◆ INPUT:
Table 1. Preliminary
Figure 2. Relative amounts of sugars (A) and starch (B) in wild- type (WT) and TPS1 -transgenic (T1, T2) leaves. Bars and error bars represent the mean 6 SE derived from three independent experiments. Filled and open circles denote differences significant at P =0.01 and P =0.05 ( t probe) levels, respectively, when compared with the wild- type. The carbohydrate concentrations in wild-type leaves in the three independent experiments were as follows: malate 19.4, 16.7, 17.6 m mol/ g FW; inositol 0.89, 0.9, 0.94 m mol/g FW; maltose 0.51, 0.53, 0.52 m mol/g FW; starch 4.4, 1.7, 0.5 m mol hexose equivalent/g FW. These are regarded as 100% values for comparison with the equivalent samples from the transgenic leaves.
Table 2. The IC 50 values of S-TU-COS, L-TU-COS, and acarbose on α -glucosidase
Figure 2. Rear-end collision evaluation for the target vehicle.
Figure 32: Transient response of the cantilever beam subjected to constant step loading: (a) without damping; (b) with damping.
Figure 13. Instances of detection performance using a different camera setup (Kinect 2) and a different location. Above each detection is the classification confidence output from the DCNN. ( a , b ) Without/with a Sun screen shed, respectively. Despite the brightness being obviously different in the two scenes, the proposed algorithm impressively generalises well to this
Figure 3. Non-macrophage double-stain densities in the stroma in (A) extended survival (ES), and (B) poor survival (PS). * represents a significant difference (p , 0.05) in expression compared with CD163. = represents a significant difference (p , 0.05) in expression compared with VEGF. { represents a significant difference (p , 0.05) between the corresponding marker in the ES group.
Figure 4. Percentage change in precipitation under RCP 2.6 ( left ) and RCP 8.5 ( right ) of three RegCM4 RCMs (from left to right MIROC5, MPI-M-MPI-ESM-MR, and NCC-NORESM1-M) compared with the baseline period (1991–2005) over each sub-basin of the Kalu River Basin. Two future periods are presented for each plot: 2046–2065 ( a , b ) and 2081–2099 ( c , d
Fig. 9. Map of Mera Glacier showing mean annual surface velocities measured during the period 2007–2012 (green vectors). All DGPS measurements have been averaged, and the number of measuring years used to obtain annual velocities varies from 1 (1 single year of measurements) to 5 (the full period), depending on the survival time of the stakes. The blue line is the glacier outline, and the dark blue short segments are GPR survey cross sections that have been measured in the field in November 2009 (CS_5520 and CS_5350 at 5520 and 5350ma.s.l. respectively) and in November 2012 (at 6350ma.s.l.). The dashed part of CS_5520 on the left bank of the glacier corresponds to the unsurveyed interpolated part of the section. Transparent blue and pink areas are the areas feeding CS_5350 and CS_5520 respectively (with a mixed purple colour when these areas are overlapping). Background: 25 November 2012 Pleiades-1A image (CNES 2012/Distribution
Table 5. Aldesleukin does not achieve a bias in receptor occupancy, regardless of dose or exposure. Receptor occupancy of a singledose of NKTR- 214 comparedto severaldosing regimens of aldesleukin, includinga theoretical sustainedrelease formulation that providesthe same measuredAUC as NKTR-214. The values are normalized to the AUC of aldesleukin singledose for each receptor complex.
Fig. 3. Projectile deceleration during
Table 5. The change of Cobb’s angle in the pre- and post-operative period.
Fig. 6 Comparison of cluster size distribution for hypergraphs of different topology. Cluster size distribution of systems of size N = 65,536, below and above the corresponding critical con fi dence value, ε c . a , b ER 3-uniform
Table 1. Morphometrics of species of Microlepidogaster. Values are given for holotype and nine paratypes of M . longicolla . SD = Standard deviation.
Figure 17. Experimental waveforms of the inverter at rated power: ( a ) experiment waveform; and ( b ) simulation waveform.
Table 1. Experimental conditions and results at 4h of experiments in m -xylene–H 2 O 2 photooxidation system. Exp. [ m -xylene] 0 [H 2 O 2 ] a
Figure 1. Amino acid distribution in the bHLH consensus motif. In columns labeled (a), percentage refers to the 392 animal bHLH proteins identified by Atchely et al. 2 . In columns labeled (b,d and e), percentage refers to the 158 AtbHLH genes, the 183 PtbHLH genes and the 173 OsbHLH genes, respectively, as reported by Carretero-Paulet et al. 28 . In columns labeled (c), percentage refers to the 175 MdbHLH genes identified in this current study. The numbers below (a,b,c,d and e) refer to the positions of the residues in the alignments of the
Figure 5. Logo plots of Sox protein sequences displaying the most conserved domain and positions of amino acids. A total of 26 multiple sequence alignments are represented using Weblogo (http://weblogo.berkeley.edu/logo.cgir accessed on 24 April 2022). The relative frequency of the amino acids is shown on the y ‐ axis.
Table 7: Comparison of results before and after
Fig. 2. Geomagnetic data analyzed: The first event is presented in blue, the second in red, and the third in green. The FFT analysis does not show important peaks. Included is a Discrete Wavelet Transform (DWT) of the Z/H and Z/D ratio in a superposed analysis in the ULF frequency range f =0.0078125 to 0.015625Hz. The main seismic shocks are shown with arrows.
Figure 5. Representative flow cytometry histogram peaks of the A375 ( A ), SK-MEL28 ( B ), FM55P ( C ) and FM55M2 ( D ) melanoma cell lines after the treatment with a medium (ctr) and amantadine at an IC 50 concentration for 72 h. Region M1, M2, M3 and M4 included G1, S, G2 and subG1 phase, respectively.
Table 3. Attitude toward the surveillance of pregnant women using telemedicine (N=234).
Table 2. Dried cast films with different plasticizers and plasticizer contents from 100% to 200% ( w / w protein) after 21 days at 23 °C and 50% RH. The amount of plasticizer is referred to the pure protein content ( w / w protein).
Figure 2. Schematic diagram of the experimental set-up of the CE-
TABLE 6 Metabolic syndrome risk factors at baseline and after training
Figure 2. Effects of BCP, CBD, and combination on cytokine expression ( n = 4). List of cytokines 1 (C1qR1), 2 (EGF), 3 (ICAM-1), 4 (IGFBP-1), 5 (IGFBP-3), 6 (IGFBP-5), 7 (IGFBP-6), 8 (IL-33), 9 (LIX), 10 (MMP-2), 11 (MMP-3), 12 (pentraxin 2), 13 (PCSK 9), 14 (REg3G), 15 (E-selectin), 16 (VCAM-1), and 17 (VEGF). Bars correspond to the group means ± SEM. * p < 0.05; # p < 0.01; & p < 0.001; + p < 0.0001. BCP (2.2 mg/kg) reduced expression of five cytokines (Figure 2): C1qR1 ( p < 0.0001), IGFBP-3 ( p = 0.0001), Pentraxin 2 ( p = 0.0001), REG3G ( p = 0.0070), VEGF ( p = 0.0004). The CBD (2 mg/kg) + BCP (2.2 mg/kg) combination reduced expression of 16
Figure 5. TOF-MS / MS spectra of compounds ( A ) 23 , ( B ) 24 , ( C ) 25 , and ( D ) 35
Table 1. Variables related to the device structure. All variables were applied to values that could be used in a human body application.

◆ EXERCISE GOAL:
Please repeat the entries above exactly as they read.

◆ RESPONSE BOX:
Table 1. Preliminary
Figure 2. Relative amounts of sugars (A) and starch (B) in wild- type (WT) and TPS1 -transgenic (T1, T2) leaves. Bars and error bars represent the mean 6 SE derived from three independent experiments. Filled and open circles denote differences significant at P =0.01 and P =0.05 ( t probe) levels, respectively, when compared with the wild- type. The carbohydrate concentrations in wild-type leaves in the three independent experiments were as follows: malate 19.4, 16.7, 17.6 m mol/ g FW; inositol 0.89, 0.9, 0.94 m mol/g FW; maltose 0.51, 0.53, 0.52 m mol/g FW; starch 4.4, 1.7, 0.5 m mol hexose equivalent/g FW. These are regarded as 100% values for comparison with the equivalent samples from the transgenic leaves.
Table 2. The IC 50 values of S-TU-COS, L-TU-COS, and acarbose on α -glucosidase
Figure 2. Rear-end collision evaluation for the target vehicle.
Figure 32: Transient response of the cantilever beam subjected to constant step loading: (a) without damping; (b) with damping.
Figure 13. Instances of detection performance using a different camera setup (Kinect 2) and a different location. Above each detection is the classification confidence output from the DCNN. ( a , b ) Without/with a Sun screen shed, respectively. Despite the brightness being obviously different in the two scenes, the proposed algorithm impressively generalises well to this
Figure 3. Non-macrophage double-stain densities in the stroma in (A) extended survival (ES), and (B) poor survival (PS). * represents a significant difference (p , 0.05) in expression compared with CD163. = represents a significant difference (p , 0.05) in expression compared with VEGF. { represents a significant difference (p , 0.05) between the corresponding marker in the ES group.
Figure 4. Percentage change in precipitation under RCP 2.6 ( left ) and RCP 8.5 ( right ) of three RegCM4 RCMs (from left to right MIROC5, MPI-M-MPI-ESM-MR, and NCC-NORESM1-M) compared with the baseline period (1991–2005) over each sub-basin of the Kalu River Basin. Two future periods are presented for each plot: 2046–2065 ( a , b ) and 2081–2099 ( c , d
Fig. 9. Map of Mera Glacier showing mean annual surface velocities measured during the period 2007–2012 (green vectors). All DGPS measurements have been averaged, and the number of measuring years used to obtain annual velocities varies from 1 (1 single year of measurements) to 5 (the full period), depending on the survival time of the stakes. The blue line is the glacier outline, and the dark blue short segments are GPR survey cross sections that have been measured in the field in November 2009 (CS_5520 and CS_5350 at 5520 and 5350ma.s.l. respectively) and in November 2012 (at 6350ma.s.l.). The dashed part of CS_5520 on the left bank of the glacier corresponds to the unsurveyed interpolated part of the section. Transparent blue and pink areas are the areas feeding CS_5350 and CS_5520 respectively (with a mixed purple colour when these areas are overlapping). Background: 25 November 2012 Pleiades-1A image (CNES 2012/Distribution
Table 5. Aldesleukin does not achieve a bias in receptor occupancy, regardless of dose or exposure. Receptor occupancy of a singledose of NKTR- 214 comparedto severaldosing regimens of aldesleukin, includinga theoretical sustainedrelease formulation that providesthe same measuredAUC as NKTR-214. The values are normalized to the AUC of aldesleukin singledose for each receptor complex.
Fig. 3. Projectile deceleration during
Table 5. The change of Cobb’s angle in the pre- and post-operative period.
Fig. 6 Comparison of cluster size distribution for hypergraphs of different topology. Cluster size distribution of systems of size N = 65,536, below and above the corresponding critical con fi dence value, ε c . a , b ER 3-uniform
Table 1. Morphometrics of species of Microlepidogaster. Values are given for holotype and nine paratypes of M . longicolla . SD = Standard deviation.
Figure 17. Experimental waveforms of the inverter at rated power: ( a ) experiment waveform; and ( b ) simulation waveform.
Table 1. Experimental conditions and results at 4h of experiments in m -xylene–H 2 O 2 photooxidation system. Exp. [ m -xylene] 0 [H 2 O 2 ] a
Figure 1. Amino acid distribution in the bHLH consensus motif. In columns labeled (a), percentage refers to the 392 animal bHLH proteins identified by Atchely et al. 2 . In columns labeled (b,d and e), percentage refers to the 158 AtbHLH genes, the 183 PtbHLH genes and the 173 OsbHLH genes, respectively, as reported by Carretero-Paulet et al. 28 . In columns labeled (c), percentage refers to the 175 MdbHLH genes identified in this current study. The numbers below (a,b,c,d and e) refer to the positions of the residues in the alignments of the
Figure 5. Logo plots of Sox protein sequences displaying the most conserved domain and positions of amino acids. A total of 26 multiple sequence alignments are represented using Weblogo (http://weblogo.berkeley.edu/logo.cgir accessed on 24 April 2022). The relative frequency of the amino acids is shown on the y ‐ axis.
Table 7: Comparison of results before and after
Fig. 2. Geomagnetic data analyzed: The first event is presented in blue, the second in red, and the third in green. The FFT analysis does not show important peaks. Included is a Discrete Wavelet Transform (DWT) of the Z/H and Z/D ratio in a superposed analysis in the ULF frequency range f =0.0078125 to 0.015625Hz. The main seismic shocks are shown with arrows.
Figure 5. Representative flow cytometry histogram peaks of the A375 ( A ), SK-MEL28 ( B ), FM55P ( C ) and FM55M2 ( D ) melanoma cell lines after the treatment with a medium (ctr) and amantadine at an IC 50 concentration for 72 h. Region M1, M2, M3 and M4 included G1, S, G2 and subG1 phase, respectively.
Table 3. Attitude toward the surveillance of pregnant women using telemedicine (N=234).
Table 2. Dried cast films with different plasticizers and plasticizer contents from 100% to 200% ( w / w protein) after 21 days at 23 °C and 50% RH. The amount of plasticizer is referred to the pure protein content ( w / w protein).
Figure 2. Schematic diagram of the experimental set-up of the CE-
TABLE 6 Metabolic syndrome risk factors at baseline and after training
Figure 2. Effects of BCP, CBD, and combination on cytokine expression ( n = 4). List of cytokines 1 (C1qR1), 2 (EGF), 3 (ICAM-1), 4 (IGFBP-1), 5 (IGFBP-3), 6 (IGFBP-5), 7 (IGFBP-6), 8 (IL-33), 9 (LIX), 10 (MMP-2), 11 (MMP-3), 12 (pentraxin 2), 13 (PCSK 9), 14 (REg3G), 15 (E-selectin), 16 (VCAM-1), and 17 (VEGF). Bars correspond to the group means ± SEM. * p < 0.05; # p < 0.01; & p < 0.001; + p < 0.0001. BCP (2.2 mg/kg) reduced expression of five cytokines (Figure 2): C1qR1 ( p < 0.0001), IGFBP-3 ( p = 0.0001), Pentraxin 2 ( p = 0.0001), REG3G ( p = 0.0070), VEGF ( p = 0.0004). The CBD (2 mg/kg) + BCP (2.2 mg/kg) combination reduced expression of 16
Figure 5. TOF-MS / MS spectra of compounds ( A ) 23 , ( B ) 24 , ( C ) 25 , and ( D ) 35
Table 1. Variables related to the device structure. All variables were applied to values that could be used in a human body application.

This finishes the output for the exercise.